EFFECTS OF DIRECT CURRENT FIELD ON POWDER-PACKED BORIDING PROCESS ON MARTENSITIC STAINLESS STEEL AISI 420

The effects of direct current field on a powder-packed bonding process on a martensitic stainless steel AISI 420 have been investigated at a temperature of 900 degrees C for about 2-6 hr. A powder-packed bonding process without direct current field (conventional powder-packed bonding process, PB) is a reference as compared to the powder-packed bonding process with applied current densities (PB-DC) of 60-170 mA/cm(2). The microstructure and the presence of boride layers of PB and PB-DC were characterized using optical microscope and X-ray diffraction (XRD). The hardness values of the boride layer were measured by Vickers microhardness tester. Experimental results show that the direct current filed can enhance the decomposition and chemical reaction in the bonding agent and also drive active free boron ions as well as atoms to diffuse toward the cathode.

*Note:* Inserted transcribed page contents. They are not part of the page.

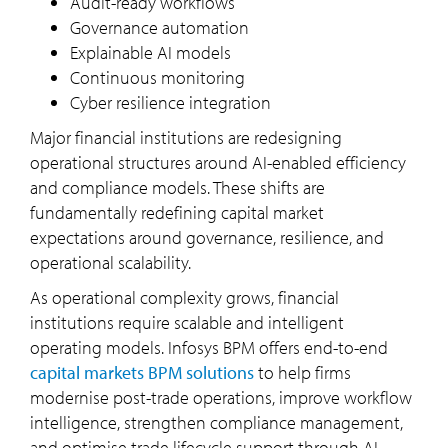
Audit-ready workflows
Governance automation
Explainable AI models
Continuous monitoring
Cyber resilience integration
Major financial institutions are redesigning
operational structures around AI-enabled efficiency
and compliance models. These shifts are
fundamentally redefining capital market
expectations around governance, resilience, and
operational scalability.
As operational complexity grows, financial
institutions require scalable and intelligent
operating models. Infosys BPM offers end-to-end
capital markets BPM solutions
to help firms
modernise post-trade operations, improve workflow
intelligence, strengthen compliance management,
and optimise trade lifecycle support through AI-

Therefore, a boron concentration around the specimen at the cathode of PB-DC is higher than that at the anode as well as PB (as a reference). As a consequence, higher boride layer thickness of PB-DC was detected. The double-phase boride layer (FeB and Fe2B) on bonded martensitic stainless steel AISI 420 was found both PB and PB-DC. The hardness of the boride layer of about 1800-2000 HV can be observed.